Effect of Notch inhibition on radiation in an explant model of glioblastoma multiforme

Abstract

e22080 Background: Glioblastoma Multiforme (GBM) is highly radioresistant, possibly due to a subpopulation of Brain Tumor “Stem-like‘ Cells (BTSC) capable of repopulating the tumor. The Notch signaling pathway is essential for maintaining normal neural stem cells. We asked whether Notch inhibition can overcome radioresistance by allowing BTSCs to exit their stem cell state. Methods: To maintain the BTSCs in their original niche we used an organotypic culture method (explants). GBM explants are cultured on a semiporous membrane in an air-medium interface. They are treated with the Notch inhibitor DAPT, radiation or a combination thereof. Proliferation and neurosphere forming capacity are assessed. Results: The explant model faithfully maintained the cytoarchitecture of the tumor (preservation of blood vessels and pericytes) and its high proliferation rate (%ki67+ cells: 14.3% -17.1%). The effect of DAPT or radiation treatment alone differed among tumors (from no change to a two-fold and nine-fold decrease post DAPT or radiation respectively). However, in all tumors tested the combination of DAPT and radiation dramatically decreased the proliferation rate compared to either treatment alone (%ki67 + cells: 0.19%-2.24%). Interestingly the rate of neurosphere formation was highest following radiation alone (threefold increase).
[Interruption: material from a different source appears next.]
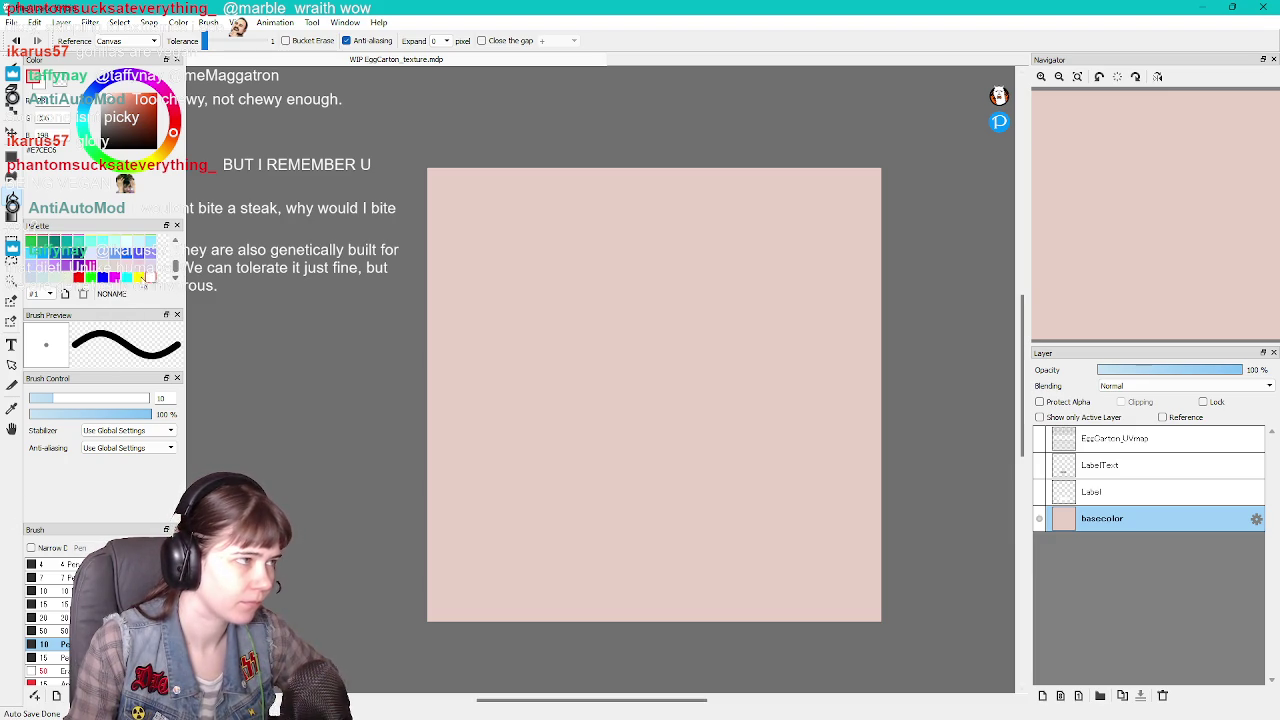
pyautogui.click(103, 265)
pyautogui.click(609, 334)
Neurosphere formation after DAPT treatment differed amongst the tumors from a decrease (fourfold) to an increase (twofold). The combination treatment resulted in a modest increase over control (twofold). Conclusions: Our data demonstrates that inhibition of proliferation does not correlate with the status of neurosphere forming ability, arguably a surrogate for cancer stem cell function. Combining radiation with notch inhibition has a profound effect on GBM proliferation, most likely due to selectively inhibiting the BTSC repopulating ability. Ongoing studies will determine the impact of this approach on tumor growth and progression in in vivo tumor models. No significant financial relationships to disclose.